Protest in Katsina as Masari Declares 333 Pupils Missing

Parents of pupils of Government Science Secondary School, Kankara in Katsina State that were kidnapped by bandit last Friday, hit the street of the troubled town yesterday, demanding the immediate recovery of their children.

Moments after the protest rocked the town that is 100km from Katsina, the state capital, Governor Aminu Masari confirmed that 333 of the 839 pupils of the school are still unaccounted for.

The presidency, however, assured Nigerians yesterday that the rescue of the pupils would not be long as troops have surrounded the kidnappers in their hideout.

“Military commanders on the ground have the coordinates of where they believe the bandits are, and whoever they are holding. They have surrounded all of that area,” a presidential spokesman, Malam Garba Shehu, told the BBC, stating that President Muhammadu Buhari, who comes from the state and is currently there on a private visit, is being briefed hourly on efforts to rescue the children.

“The criminal elements, bandits, will be crushed.
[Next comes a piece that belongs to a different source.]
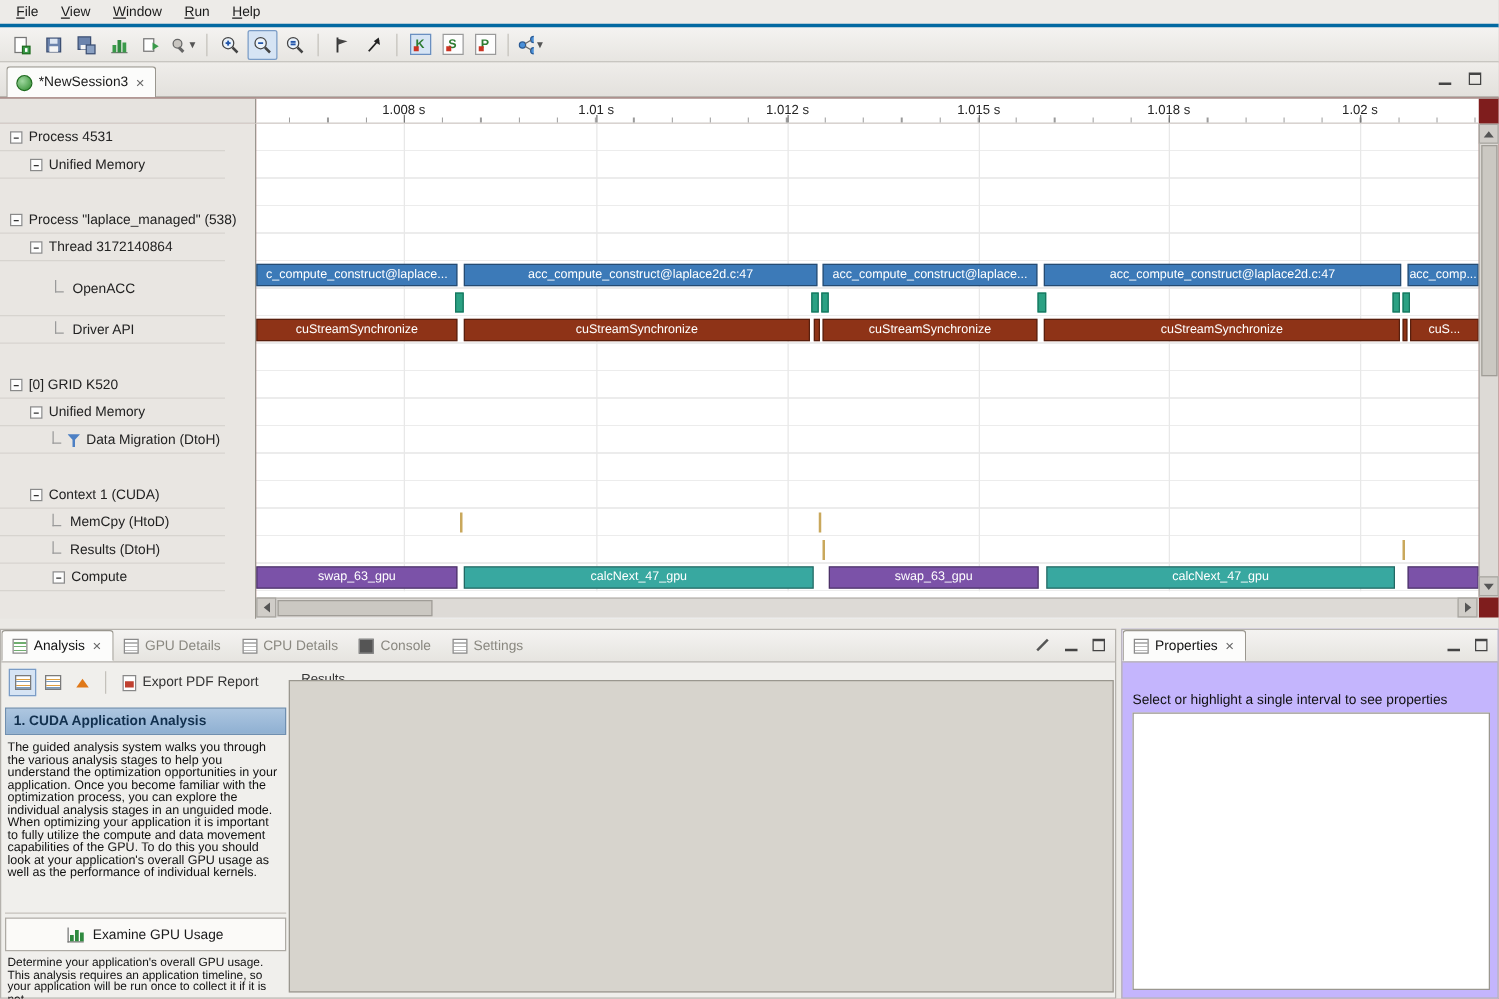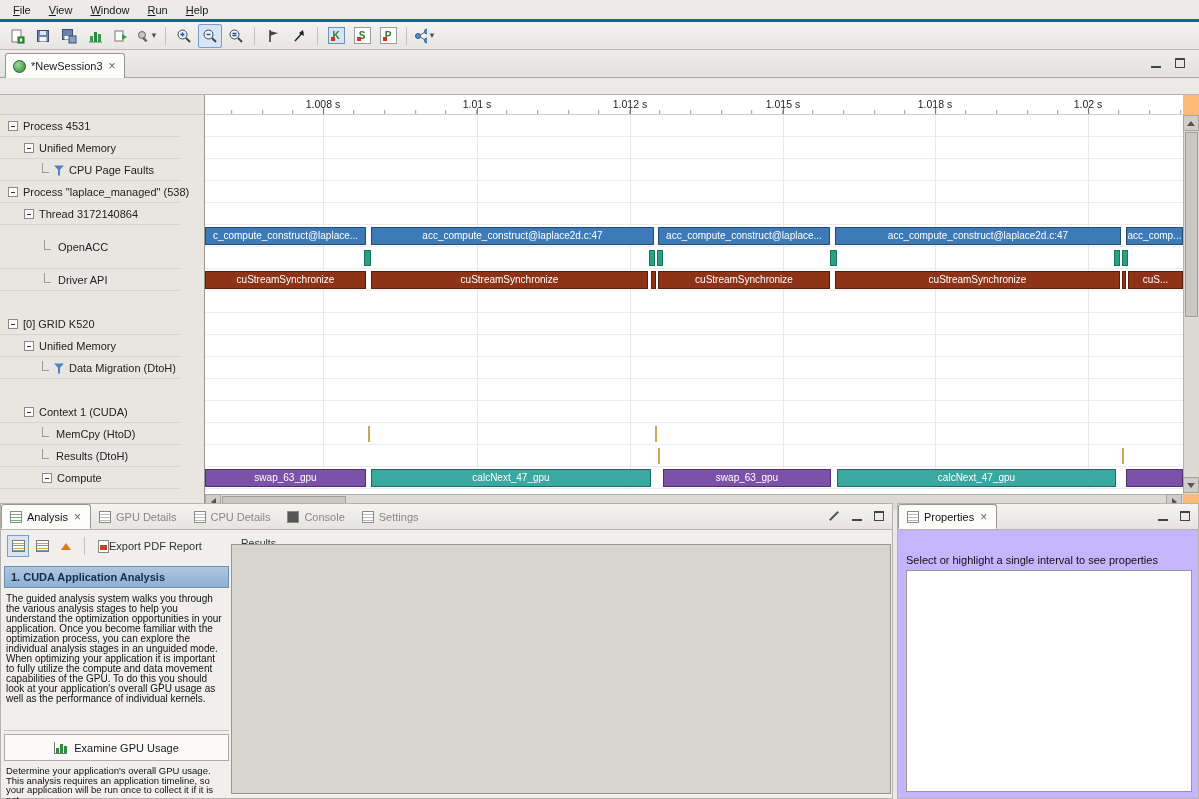"1.008 s" .timeline { background: #fdba74 -> #7f1d1d; top: 94px -> 78px }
They will be eliminated,” he said.

The bandits were said to have kidnapped hundreds of the school children, triggering an outrage in the state yesterday with protesters, including families of the pupils, marching on the streets, demanding that the government expedites actions to rescue the pupils.

Some of the parents and guardians also converged on the school to seek more information about their children and wards as well as to pray for the safe return of the pupils.

The federal government, which launched a rescue mission on Saturday, stepped up efforts to free the pupils as a contingent of security personnel were said to have surrounded the forest where the bandits are believed to be hiding.

The Chief of Army Staff, Lt-Gen. Tukur Buratai, has already relocated to Kankara to supervise the rescue mission.

Besides, Buhari sent a delegation, led by the Minister of Defence, Maj-Gen. Salihi Magashi (rtd.), to commiserate with the government and people of the state over the abduction.

Some 600 pupils were initially feared kidnapped, but the government said many of the 839 in the boarding school had been accounted for while hundreds of others were thought to have escaped from the bandits during a gunfight between the criminals and troops on Saturday.

Masari, while briefing the delegation, including security chiefs, on the sympathy visit, urged parents to assist the state government in accounting for the pupils by finding out from home if they had returned.

On the entourage of the minister were the Director-General, Department of State Security Service (DSS), Mr. Yusuf Bichi; Director-General, National Intelligence Agency, Mr. Ahmed Rufai; Chief of Naval Staff, Rear Admiral Ibok-Ekwe Ibas; Inspector-General of Police, Mr. Mohammed Adamu and Chief of Air Staff, Air Marshal Sadique Abubakar, among others.

Masari said the children kidnapped cut across the state, because the school is a boarding school that houses children from all parts of the state and from outside the state.

He said: “The school has a population of 839 and so far, we are yet to account for 333 students and we are still counting because more are still coming out of the forest.

“We are also calling on parents, those parents that have phone numbers, to find out whether their children have gone back home because we have discovered that in so many local governments, the children have gone back but base on the records that we have, we are still searching for 333 children through parents and forests in order to ascertain the actual number that has been kidnapped.

“We as a government, we are yet to be contacted by any group or person. We prefer not to discuss this because we can be emotional.”

Earlier, Magashi assured the governor that the armed forces, police and other security agencies were working to rescue the pupils.

He said security agencies had intelligence information about the movement, whereabouts and methods of operations of the marauding bandits and would soon dislodge them and rescue their captives.

The minister charged security personnel in the state to immediately commence operations in flashpoints within Kankara Local Government Area and other adjoining forests in order to rescue the school children.

“The armed forces, police and other security agencies must move very fast to ensure that the students are rescued,” Magashi to Masari, adding: “We are doing this on the believe that if this kind of people are allowed to rest for a moment, it means we are equally condoning this kind of activities and the conclusion within most of the security agencies is that it is high time we declared this kind of people terrorists.”

He said the commanders on the ground, including the commissioner of police, GOC, brigade commander, air officers, DSS and other security officers have been briefed on what to do.

The minister said he was optimistic that the captives would be rescued shortly.

Magashi said: “With their briefing, this task is going to be very simple for us because in the next few hours, we will ensure that the students are back. We have strategised and I believed we can do it without any collateral damage on the people of Katsina State.

“We have intelligence information about their movement, whereabouts and methods of operations and we find out that this task will be very easy for the armed forces and the police to accomplish, but we need prayers so that there will be no collateral damage.”